Em nota oficial, o sindicato destacou a qualidade técnica e ética da maioria dos funcionários, mas defendeu que qualquer desvio de conduta seja punido com rigor para preservar a credibilidade do Banco Central perante a sociedade.
Servidores sob Investigação
A manifestação ocorre um dia após mandados de busca e apreensão contra figuras que ocuparam postos estratégicos na supervisão bancária:
Paulo Sérgio Neves de Souza: Ex-diretor de Fiscalização do BC.
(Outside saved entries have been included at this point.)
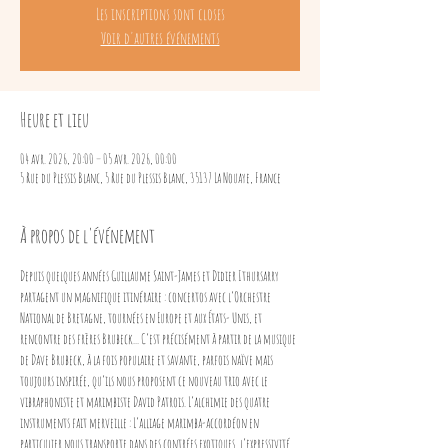
Les inscriptions sont closes
Voir d'autres événements
Heure et lieu
04 avr. 2026, 20:00 – 05 avr. 2026, 00:00
5 Rue du Plessis Blanc, 5 Rue du Plessis Blanc, 35137 La Nouaye, France
À propos de l'événement
Depuis quelques années Guillaume Saint-James et Didier Ithursarry 
partagent un magnifique itinéraire : concertos avec l’Orchestre 
National de Bretagne, tournées en Europe et aux États- Unis, et 
rencontre des frères Brubeck... C’est précisément à partir de la musique 
de Dave Brubeck, à la fois populaire et savante, parfois naïve mais 
toujours inspirée, qu’ils nous proposent ce nouveau trio avec le 
vibraphoniste et marimbiste David Patrois. L’alchimie des quatre 
instruments fait merveille : L’alliage marimba-accordéon en 
particulier nous transporte dans des contrées exotiques, l’expressivité 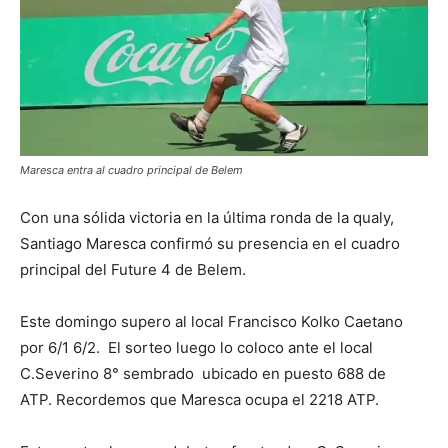
Maresca entra al cuadro principal de Belem
Con una sólida victoria en la última ronda de la qualy,
Santiago Maresca confirmó su presencia en el cuadro
principal del Future 4 de Belem.
Este domingo supero al local Francisco Kolko Caetano
por 6/1 6/2. El sorteo luego lo coloco ante el local
C.Severino 8° sembrado ubicado en puesto 688 de
ATP.
Recordemos que Maresca ocupa el 2218 ATP.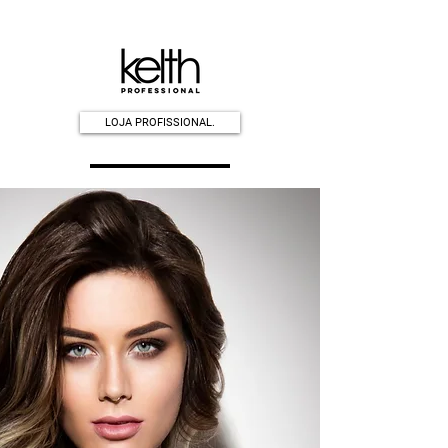
LOJA PROFISSIONAL.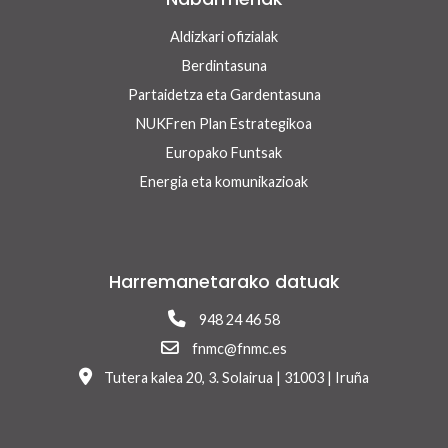
Aldizkari ofizialak
Berdintasuna
Partaidetza eta Gardentasuna
NUKFren Plan Estrategikoa
Europako Funtsak
Energia eta komunikazioak
Harremanetarako datuak
948 24 46 58
fnmc@fnmc.es
Tutera kalea 20, 3. Solairua | 31003 | Iruña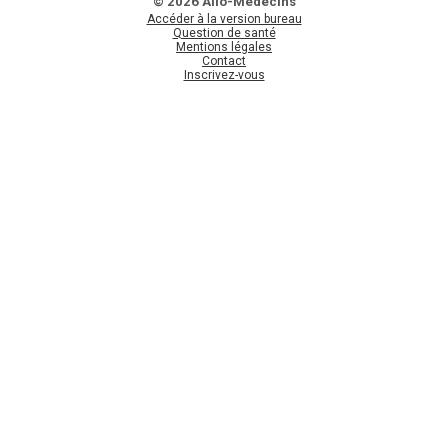
© 2026 Allo-Médecins
Accéder à la version bureau
Question de santé
Mentions légales
Contact
Inscrivez-vous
Bellini Santana: Ex-chefe do Departamento de Supervisão Bancária.
Ambos já estavam afastados de suas funções devido a uma investigação interna aberta pelo próprio Banco Central antes da operação policial. O Sinal afirmou que acompanha o caso com atenção, mas ressaltou a importância do respeito ao devido processo legal, ao contraditório e à ampla defesa durante as apurações.
Compromisso Institucional
O sindicato evitou comentar o mérito das acusações, mas reafirmou o compromisso da categoria com os princípios que regem o Estado Democrático de Direito. Para a entidade, o esclarecimento completo dos fatos é essencial para garantir a segurança jurídica e a transparência de uma das instituições mais importantes para a estabilidade econômica do país.
O envolvimento de nomes do alto escalão da autarquia em suspeitas de favorecimento ao Banco Master é visto como um desafio à imagem de independência e rigor técnico do BC, motivo pelo qual a entidade de classe apressa-se em separar a conduta individual da integridade da instituição.